His wife, Maria Shriver, moved out of their Brentwood mansion earlier this year after the former governor acknowledged the child was his. The staff member worked for the family for 20 years, retiring in January.
Former California Gov. Arnold Schwarzenegger and his wife, Maria Shriver, separated after she learned he had fathered a child more than a decade ago — before his first run for office — with a longtime member of their household staff.
Shriver moved out of the family’s Brentwood mansion earlier this year, after Schwarzenegger acknowledged the paternity. The staff member worked for the family for 20 years, retiring in January.
“After leaving the governor’s office I told my wife about this event, which occurred over a decade ago,” Schwarzenegger said Monday night in a statement issued to The Times in response to questions. “I understand and deserve the feelings of anger and disappointment among my friends and family. There are no excuses and I take full responsibility for the hurt I have caused. I have apologized to Maria, my children and my family. I am truly sorry.
“I ask that the media respect my wife and children through this extremely difficult time,” the statement concluded. “While I deserve your attention and criticism, my family does not. ”
A spokesman for the former first lady said she had no comment.
Since leaving office, Schwarzenegger has maintained a high public profile, meeting with world dignitaries, attending a White House summit on immigration and working to revive his movie career.
To protect their privacy, The Times is not publishing the former staffer’s name nor that of her child. In an interview Monday before Schwarzenegger issued his statement, the former staffer said another man — her then-husband — was the child’s father.
She said she voluntarily left her position with the couple earlier this year after reaching a longstanding goal of working for them for two decades. “I wanted to achieve my 20 years, then I asked to retire,” she said, adding she received a severance payment and “left on good terms with them.”
Later Monday, The Times informed the woman of the governor’s statement and she declined to comment further.
Schwarzenegger took financial responsibility for the child from the start and continued to provide support, according to a source who declined to be identified because of the former governor’s request for privacy.
The former first couple of California announced their separation in a joint statement issued last week. The two have been married 25 years. There was no mention of a cause for the separation.
In keeping with their very public — and political — lives, two distinctly different portraits of the marriage and its status have emerged in the days since the breakup became public.
Schwarzenegger, 63, suggested that the split was temporary and the couple were working toward reconciliation. “We both love each other very much,” the former governor said at an appearance last week at the Skirball Cultural Center in Los Angeles. “We are very fortunate that we have four extraordinary children and we’re taking one day at a time.”
Friends of Shriver, 55, offered a grimmer assessment, saying she had been unhappy for years but made no move until after her parents died and Schwarzenegger finished his term as governor. Her father, Sargent Shriver, died Jan. 18, nearly a year and a half after the death of her mother, Eunice Kennedy Shriver.

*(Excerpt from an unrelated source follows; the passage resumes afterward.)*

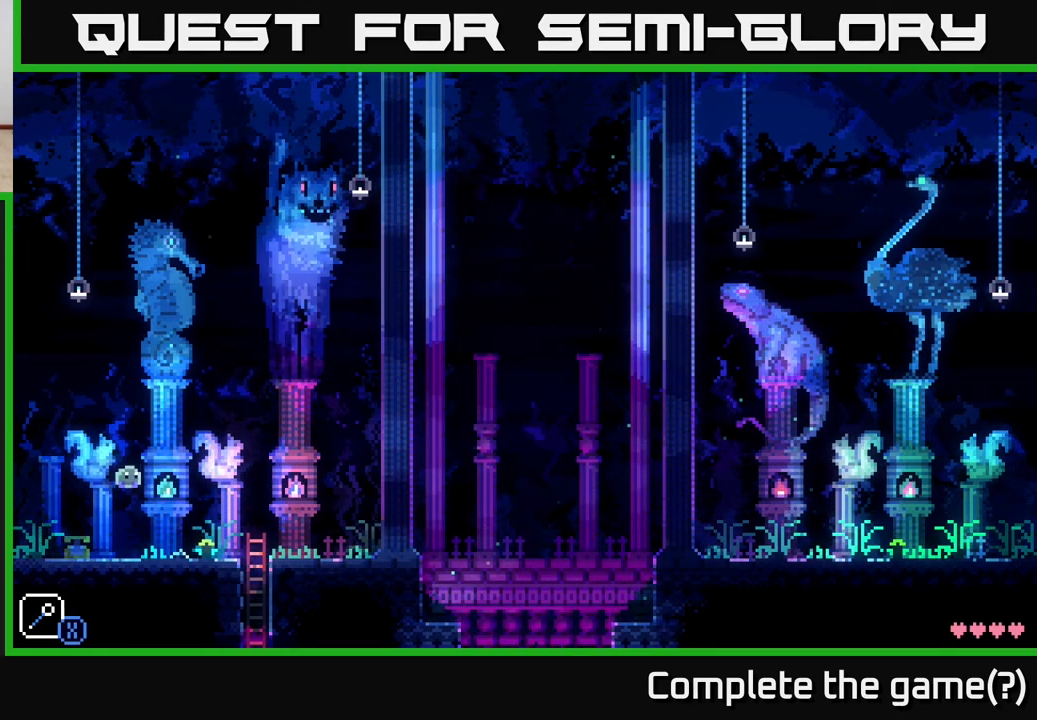
{"buttons": [], "left_stick": "right", "right_stick": "center", "events": [[133, "A", "down"], [233, "A", "up"]]}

The marriage between Shriver and Schwarzenegger — pairing one of Hollywood’s top box office draws and a member of one of America’s most storied Democratic political clans — has long been a subject of public interest.

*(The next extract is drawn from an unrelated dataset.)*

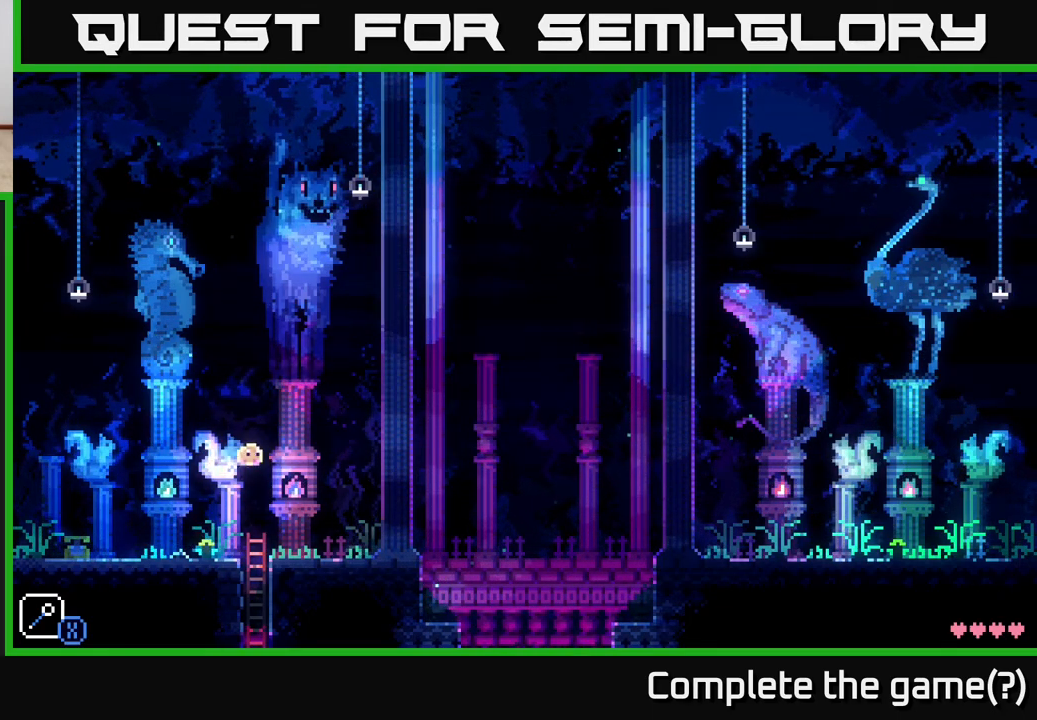
{"buttons": [], "left_stick": "right", "right_stick": "center", "events": [[317, "A", "down"], [433, "A", "up"]]}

As an actor, Schwarzenegger reveled in his macho image. But his behavior became an issue during his first campaign for governor, in the 2003 recall election, when more than a dozen women said he had groped them over a period of many years.
Schwarzenegger at first denied the allegations, then apologized. Shriver offered a timely and politically crucial defense of her husband, vouching for his personal integrity.
After his landslide election, she emerged as one of the most visible first ladies in California history, maintaining a high profile as she promoted volunteerism and directed a wildly popular annual conference on women.